How to complete this task: Look through the entries that follow and count the lines with the word "ihre". The reply is that number alone.

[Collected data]
┌────────

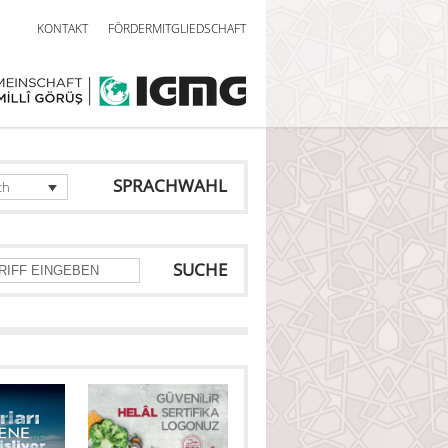
KONTAKT
FÖRDERMITGLIEDSCHAFT
SPRACHWAHL
ch
SUCHE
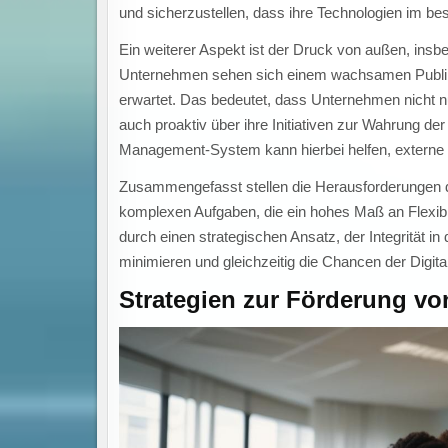
und sicherzustellen, dass ihre Technologien im bes
Ein weiterer Aspekt ist der Druck von außen, insb
Unternehmen sehen sich einem wachsamen Publiku
erwartet. Das bedeutet, dass Unternehmen nicht n
auch proaktiv über ihre Initiativen zur Wahrung de
Management-System kann hierbei helfen, externe Be
Zusammengefasst stellen die Herausforderungen d
komplexen Aufgaben, die ein hohes Maß an Flexibil
durch einen strategischen Ansatz, der Integrität in
minimieren und gleichzeitig die Chancen der Digita
Strategien zur Förderung vo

└────────

Final answer: 2